As our CTO Cengiz Alaettinoglu said in “Hot Potatoes and Network Neutrality,” BGP and IGP routing delivers packets to the next autonomous system (AS) in the route as soon as possible. This does not guarantee that all networks are to share in the cost of connecting data equally; one service provider in an end-to-end packet delivery could carry data only a few feet across the network while another might carry data a thousand miles. 

Cengiz said that “if I [as a consumer] am not paying [my ISP] enough to cover their costs and profit margins, then they should increase their prices or put capacity limits on my connection,” rather than trying to charge content providers, like Netflix or Amazon, to ensure that their packets are delivered reliably. I agree with most of that sentiment (although I don’t think capacity limits effectively solve congestion problems, and create some of the same problems as non-neutral networks). 

But network neutrality has broader implications than “who has to pay for this asymmetric bandwidth?” 

Indeed, I would go so far as to say that it is entirely technologically possible to create a non-neutral Internet that more fairly distributes costs, provides better service to end users, and keeps costs involved to the minimum. We already know that performance improvements can be found within intranets and WANs by prioritizing certain data into higher quality-of-service (QoS) tiers, and indeed, the monitoring of the effects of QoS changes is one of the things (though not the only thing) that a network monitoring solution such as Route Explorer was designed to do.

Technologically possible. But not politically possible. If we had a non-neutral network, then someone, somewhere has to make the decision about who gets the best service, and who does not. 

If we leave that decision about how to prioritize network services in the hands of private corporations, packet prioritization will not necessarily be used to benefit the end users, but to benefit the private corporations. This is not because “corporations are evil” or that cable companies hate happiness and fun. Maximizing profit is what corporations do. It is the reason for their existence, and they are required to do whatever is legally permissible in order to maximize that profit. 
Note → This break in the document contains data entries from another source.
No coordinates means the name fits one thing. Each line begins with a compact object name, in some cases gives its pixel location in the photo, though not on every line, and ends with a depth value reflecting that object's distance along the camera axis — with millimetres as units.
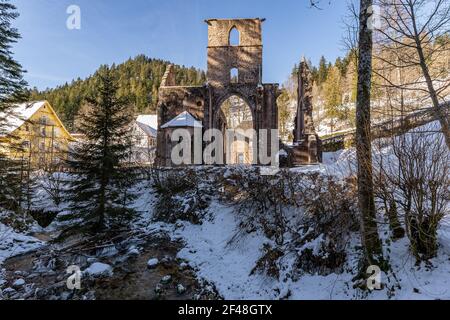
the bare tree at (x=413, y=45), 10198
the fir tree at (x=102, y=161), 11586
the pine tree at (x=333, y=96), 44712
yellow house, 14773
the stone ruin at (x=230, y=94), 23312
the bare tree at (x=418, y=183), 5855
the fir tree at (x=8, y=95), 14070
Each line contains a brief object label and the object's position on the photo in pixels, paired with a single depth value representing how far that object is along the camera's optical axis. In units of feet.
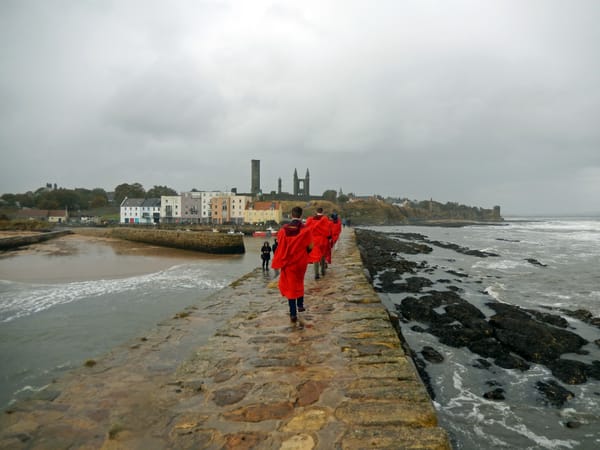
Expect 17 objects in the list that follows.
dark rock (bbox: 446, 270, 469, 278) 58.40
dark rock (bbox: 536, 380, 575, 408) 18.51
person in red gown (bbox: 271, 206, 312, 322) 15.94
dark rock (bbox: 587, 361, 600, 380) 21.58
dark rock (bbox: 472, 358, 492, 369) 23.16
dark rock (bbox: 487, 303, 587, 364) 24.93
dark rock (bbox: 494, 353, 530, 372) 22.98
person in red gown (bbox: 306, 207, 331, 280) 25.51
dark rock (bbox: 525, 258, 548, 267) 70.40
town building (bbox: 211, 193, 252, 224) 252.42
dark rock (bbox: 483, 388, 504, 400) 18.90
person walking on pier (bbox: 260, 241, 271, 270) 41.70
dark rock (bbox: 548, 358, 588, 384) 21.04
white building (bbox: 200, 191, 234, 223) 255.50
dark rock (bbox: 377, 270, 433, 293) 45.80
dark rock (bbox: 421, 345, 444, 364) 23.74
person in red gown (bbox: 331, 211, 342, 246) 31.47
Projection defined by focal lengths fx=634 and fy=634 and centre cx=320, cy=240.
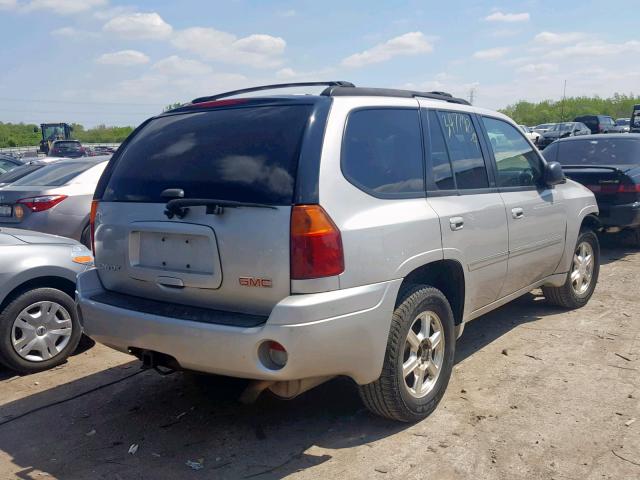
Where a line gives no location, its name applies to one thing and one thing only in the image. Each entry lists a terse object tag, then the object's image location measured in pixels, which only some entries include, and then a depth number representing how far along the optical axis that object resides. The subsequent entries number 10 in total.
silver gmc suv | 3.06
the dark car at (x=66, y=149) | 30.77
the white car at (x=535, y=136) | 28.26
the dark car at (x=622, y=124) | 38.08
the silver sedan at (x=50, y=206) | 7.47
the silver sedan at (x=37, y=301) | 4.62
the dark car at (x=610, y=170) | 8.17
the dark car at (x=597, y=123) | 35.12
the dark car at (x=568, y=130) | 30.49
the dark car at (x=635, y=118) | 29.31
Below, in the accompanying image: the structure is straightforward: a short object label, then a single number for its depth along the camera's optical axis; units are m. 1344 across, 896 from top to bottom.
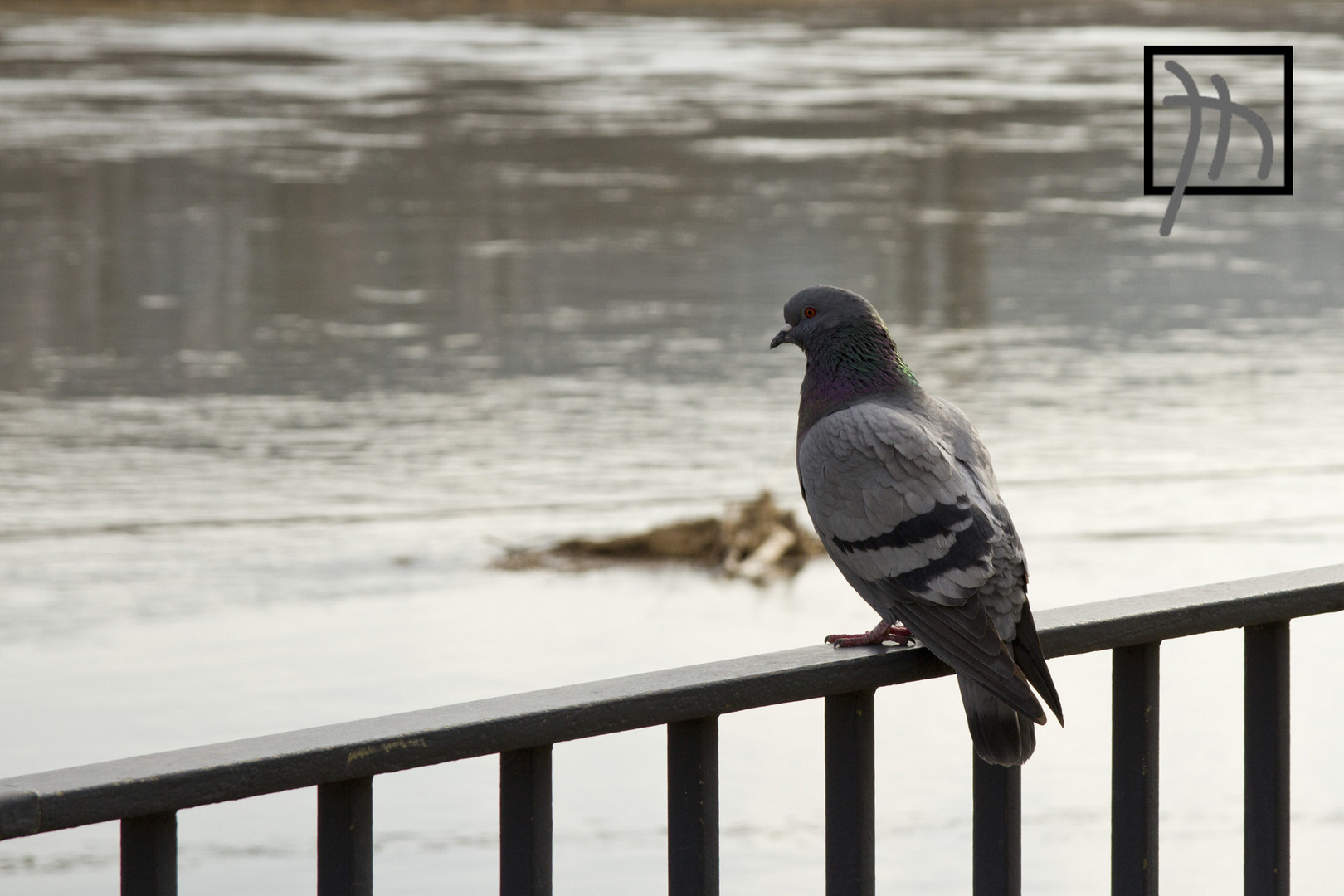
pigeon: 4.46
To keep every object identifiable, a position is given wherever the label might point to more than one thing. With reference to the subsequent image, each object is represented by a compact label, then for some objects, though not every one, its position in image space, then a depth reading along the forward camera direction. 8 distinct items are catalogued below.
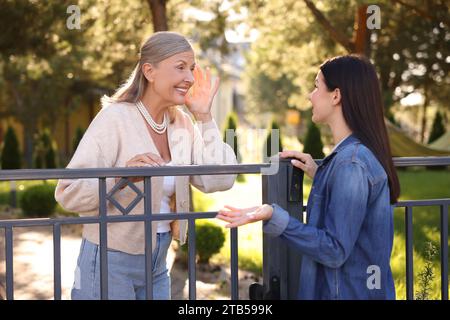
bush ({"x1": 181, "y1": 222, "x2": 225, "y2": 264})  8.62
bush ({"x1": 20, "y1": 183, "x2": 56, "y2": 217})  12.91
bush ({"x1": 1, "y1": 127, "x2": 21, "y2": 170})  20.31
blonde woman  2.64
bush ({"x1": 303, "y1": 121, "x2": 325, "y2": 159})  20.56
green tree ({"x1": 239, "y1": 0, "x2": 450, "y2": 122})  10.70
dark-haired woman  2.17
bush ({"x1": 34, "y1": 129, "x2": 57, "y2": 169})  22.44
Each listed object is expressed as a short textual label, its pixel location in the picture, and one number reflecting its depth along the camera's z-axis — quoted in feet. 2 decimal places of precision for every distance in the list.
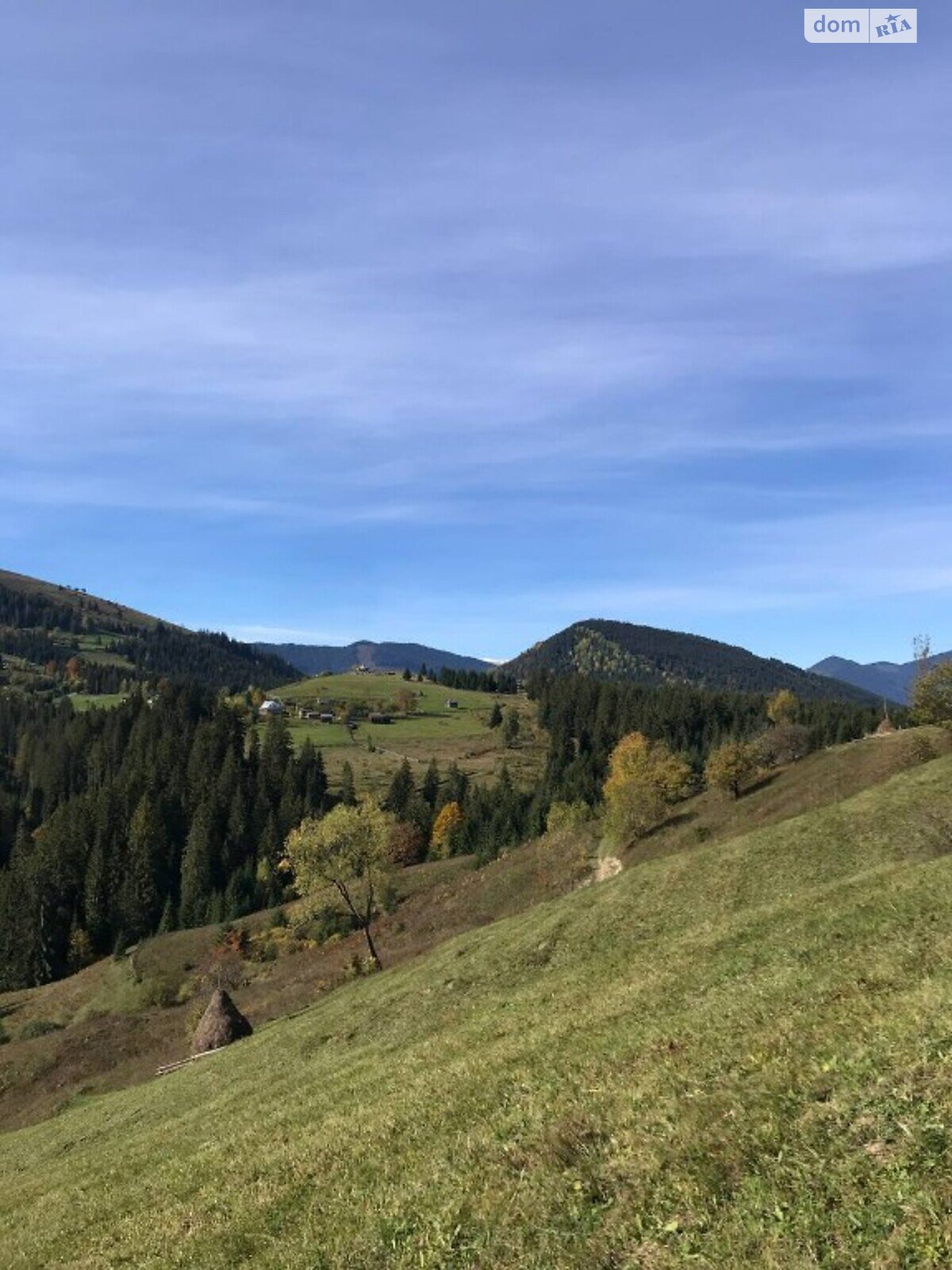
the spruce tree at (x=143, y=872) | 489.26
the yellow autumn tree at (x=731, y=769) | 328.29
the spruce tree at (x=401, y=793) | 616.39
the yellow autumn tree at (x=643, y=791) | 297.74
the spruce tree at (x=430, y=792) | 646.33
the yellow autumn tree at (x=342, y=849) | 212.84
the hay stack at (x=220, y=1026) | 164.35
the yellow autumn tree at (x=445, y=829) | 534.78
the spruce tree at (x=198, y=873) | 484.33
This would not be a problem if “providing the best service to end users” was the best way to maximize profit, but most broadband ISPs have conflicting interests (for example, selling cable television), and exist in non-competitive markets, where only one or two choices for broadband are possible. That means that the most profitable companies will be the ones who charge the most and keep their costs the lowest – not necessarily who provide the best service for the price. 

The other alternative would be to let the government decide how to prioritize network services. I don’t think this is workable, because network packet prioritization is such a complex technical subject. Any regulation meant to address it would also likely be complex, prone to abuse through loopholes, and expensive for companies to comply with or even to plan around. It is, I suppose, possible that the U.S. government wouldn’t mess this up. But that is extremely unlikely.

The truth is, the only way we can preserve an Internet where new, disruptive companies are free to innovate, where information can travel from person to person without requiring the approval of a middleman, and where we can guarantee end-to-end performance for Internet-based applications, is to require the continued neutrality of the Internet.